When evening came all left the cottages for the little castle, and the pastoral recreations gave way to the higher enjoyments of refined society. Marie Antoinette was not in the castle of Trianon queen again, but she was not either the simple lady of the farm, she was the lady of the castle, and—the first amateur in the theatrical company which twice a week exhibited their pieces in the theatre of Trianon.
These theatrical performances were quite as much the queen’s delight as her pastoral occupations in her farm cottages, and Marie Antoinette was unwearied in learning and studying her parts. She had chosen for teachers two pensioned actors, Caillot and Dazincourt, who had to come every day to Trianon to teach to the noble group of actors the small operas, vaudevilles, and dramas, which had been chosen for representation, and in which the queen naturally always played the part of first amateur, while the princesses, the wives of the Counts de Provence and Artois, the two Countesses de Polignac, undertook the other parts, even those of gentlemen, when the two brothers of the king, the only male members of this theatrical company, could not assume all the gentlemen’s parts.
At first the audience at these representations was very limited. Only the king, the princes and the princesses of the royal household, not engaged in the performance, constituted the audience; but afterward it was found that to encourage the actors a little, a larger audience was needed; then the boxes were filled with the governesses of the princesses, the queen’s waiting-women, whose sisters and daughters with a few other select ladies had been invited.

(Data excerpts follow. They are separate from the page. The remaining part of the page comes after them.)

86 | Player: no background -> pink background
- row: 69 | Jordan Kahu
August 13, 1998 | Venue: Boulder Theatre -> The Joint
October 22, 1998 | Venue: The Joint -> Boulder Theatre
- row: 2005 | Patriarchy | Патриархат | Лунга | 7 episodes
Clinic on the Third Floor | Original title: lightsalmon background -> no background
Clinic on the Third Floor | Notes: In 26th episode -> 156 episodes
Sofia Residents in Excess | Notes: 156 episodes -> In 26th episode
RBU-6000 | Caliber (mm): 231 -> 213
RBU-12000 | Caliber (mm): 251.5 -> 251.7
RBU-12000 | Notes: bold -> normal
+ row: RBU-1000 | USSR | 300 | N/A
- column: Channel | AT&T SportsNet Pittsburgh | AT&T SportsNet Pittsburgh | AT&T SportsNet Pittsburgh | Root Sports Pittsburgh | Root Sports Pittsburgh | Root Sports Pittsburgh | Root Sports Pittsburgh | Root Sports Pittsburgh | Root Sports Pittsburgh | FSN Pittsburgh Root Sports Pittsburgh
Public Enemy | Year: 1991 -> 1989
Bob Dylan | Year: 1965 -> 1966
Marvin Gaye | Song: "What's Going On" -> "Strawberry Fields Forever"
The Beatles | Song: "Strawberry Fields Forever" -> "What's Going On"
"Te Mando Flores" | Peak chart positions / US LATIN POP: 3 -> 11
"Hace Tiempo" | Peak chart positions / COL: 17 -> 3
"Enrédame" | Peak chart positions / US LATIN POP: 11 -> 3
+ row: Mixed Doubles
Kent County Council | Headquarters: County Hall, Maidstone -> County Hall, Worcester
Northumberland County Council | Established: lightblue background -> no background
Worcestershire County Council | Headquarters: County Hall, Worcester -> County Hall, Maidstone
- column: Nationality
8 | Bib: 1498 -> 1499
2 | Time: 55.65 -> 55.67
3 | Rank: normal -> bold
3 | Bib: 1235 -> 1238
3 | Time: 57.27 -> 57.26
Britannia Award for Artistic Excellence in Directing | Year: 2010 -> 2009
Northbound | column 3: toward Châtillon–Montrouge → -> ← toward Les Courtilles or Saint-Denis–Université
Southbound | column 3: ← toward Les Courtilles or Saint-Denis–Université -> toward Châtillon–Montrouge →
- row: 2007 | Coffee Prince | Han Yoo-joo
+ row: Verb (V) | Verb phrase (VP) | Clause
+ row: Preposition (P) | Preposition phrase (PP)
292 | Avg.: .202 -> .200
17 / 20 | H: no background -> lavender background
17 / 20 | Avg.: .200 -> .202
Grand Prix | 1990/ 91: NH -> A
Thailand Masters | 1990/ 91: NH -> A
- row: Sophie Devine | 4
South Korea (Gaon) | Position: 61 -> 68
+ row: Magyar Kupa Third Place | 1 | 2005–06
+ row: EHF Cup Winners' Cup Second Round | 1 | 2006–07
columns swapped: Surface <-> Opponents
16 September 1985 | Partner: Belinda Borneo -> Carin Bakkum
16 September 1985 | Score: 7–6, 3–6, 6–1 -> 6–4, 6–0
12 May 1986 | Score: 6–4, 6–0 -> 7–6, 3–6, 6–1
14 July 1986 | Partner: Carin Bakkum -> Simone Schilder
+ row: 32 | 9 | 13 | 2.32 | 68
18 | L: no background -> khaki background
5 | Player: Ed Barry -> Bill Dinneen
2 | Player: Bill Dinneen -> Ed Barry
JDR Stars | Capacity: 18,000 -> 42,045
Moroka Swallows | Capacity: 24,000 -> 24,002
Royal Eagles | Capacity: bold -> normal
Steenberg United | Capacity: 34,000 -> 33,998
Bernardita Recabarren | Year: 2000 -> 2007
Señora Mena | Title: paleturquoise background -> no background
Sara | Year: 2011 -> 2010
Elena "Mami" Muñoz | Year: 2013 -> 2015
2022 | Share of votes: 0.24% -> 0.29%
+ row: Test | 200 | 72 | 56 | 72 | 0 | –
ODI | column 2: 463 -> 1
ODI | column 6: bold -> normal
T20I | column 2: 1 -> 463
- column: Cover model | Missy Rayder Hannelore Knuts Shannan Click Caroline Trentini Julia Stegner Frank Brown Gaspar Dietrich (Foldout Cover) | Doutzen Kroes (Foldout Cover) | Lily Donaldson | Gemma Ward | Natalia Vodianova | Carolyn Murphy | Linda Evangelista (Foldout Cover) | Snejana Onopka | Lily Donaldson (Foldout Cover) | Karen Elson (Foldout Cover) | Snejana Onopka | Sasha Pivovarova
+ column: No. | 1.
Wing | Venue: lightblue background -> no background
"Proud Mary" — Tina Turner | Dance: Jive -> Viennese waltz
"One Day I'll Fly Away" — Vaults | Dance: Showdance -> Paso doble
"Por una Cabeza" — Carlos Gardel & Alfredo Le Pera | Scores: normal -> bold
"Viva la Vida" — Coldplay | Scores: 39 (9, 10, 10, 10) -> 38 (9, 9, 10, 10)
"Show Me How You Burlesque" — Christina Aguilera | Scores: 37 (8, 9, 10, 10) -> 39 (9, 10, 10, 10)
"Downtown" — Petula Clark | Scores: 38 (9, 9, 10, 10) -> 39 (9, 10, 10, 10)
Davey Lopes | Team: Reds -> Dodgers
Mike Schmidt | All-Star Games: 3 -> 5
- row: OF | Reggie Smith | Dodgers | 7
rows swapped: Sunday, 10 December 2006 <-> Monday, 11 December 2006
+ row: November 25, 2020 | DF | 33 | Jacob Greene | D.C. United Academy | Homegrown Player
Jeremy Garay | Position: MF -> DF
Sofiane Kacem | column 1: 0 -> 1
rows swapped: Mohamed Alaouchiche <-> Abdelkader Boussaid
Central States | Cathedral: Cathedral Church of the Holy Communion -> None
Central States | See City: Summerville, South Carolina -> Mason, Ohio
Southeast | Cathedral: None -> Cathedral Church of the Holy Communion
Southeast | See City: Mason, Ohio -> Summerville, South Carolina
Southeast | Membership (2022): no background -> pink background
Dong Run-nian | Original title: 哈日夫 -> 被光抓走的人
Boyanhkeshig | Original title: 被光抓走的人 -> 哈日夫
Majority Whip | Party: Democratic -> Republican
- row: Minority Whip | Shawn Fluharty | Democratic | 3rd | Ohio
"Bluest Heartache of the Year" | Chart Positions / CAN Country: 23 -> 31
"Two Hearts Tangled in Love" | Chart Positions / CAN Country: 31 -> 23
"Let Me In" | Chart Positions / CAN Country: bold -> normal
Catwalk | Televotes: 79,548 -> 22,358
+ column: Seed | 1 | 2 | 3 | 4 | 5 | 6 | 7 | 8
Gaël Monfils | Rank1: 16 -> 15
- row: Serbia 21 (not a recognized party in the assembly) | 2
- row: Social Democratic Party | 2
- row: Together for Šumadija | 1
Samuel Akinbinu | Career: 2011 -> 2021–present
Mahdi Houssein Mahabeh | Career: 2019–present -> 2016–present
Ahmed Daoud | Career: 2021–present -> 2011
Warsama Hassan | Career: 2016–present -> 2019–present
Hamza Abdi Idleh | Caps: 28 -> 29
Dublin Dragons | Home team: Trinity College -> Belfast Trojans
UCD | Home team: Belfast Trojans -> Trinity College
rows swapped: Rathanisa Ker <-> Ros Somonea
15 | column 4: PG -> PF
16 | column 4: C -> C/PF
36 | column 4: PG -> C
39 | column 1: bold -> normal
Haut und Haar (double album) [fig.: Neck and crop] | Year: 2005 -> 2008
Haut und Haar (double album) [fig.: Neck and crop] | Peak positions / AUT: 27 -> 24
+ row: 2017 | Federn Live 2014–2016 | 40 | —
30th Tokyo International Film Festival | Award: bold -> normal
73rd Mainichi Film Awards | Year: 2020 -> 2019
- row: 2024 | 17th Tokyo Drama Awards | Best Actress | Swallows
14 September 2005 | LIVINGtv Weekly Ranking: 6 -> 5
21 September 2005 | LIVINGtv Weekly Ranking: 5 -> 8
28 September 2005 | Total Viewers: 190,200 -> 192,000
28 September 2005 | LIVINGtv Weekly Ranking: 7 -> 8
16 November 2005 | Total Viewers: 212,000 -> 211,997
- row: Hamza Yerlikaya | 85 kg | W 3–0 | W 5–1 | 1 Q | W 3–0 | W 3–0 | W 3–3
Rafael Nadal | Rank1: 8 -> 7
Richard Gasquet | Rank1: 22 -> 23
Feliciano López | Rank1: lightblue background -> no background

It was natural that those who had been thus preferred, and who enjoyed the privilege of seeing the Queen of France, the princes and princesses, appear as actors, should be full of admiration and applause at the talents displayed by the royal troupe; and as they alone formed the select audience, whose presence had for object to animate the artistes, they had also assumed the duty to excite and to vitalise the zeal and the fire of the players by their enthusiasm and by their liberal praises.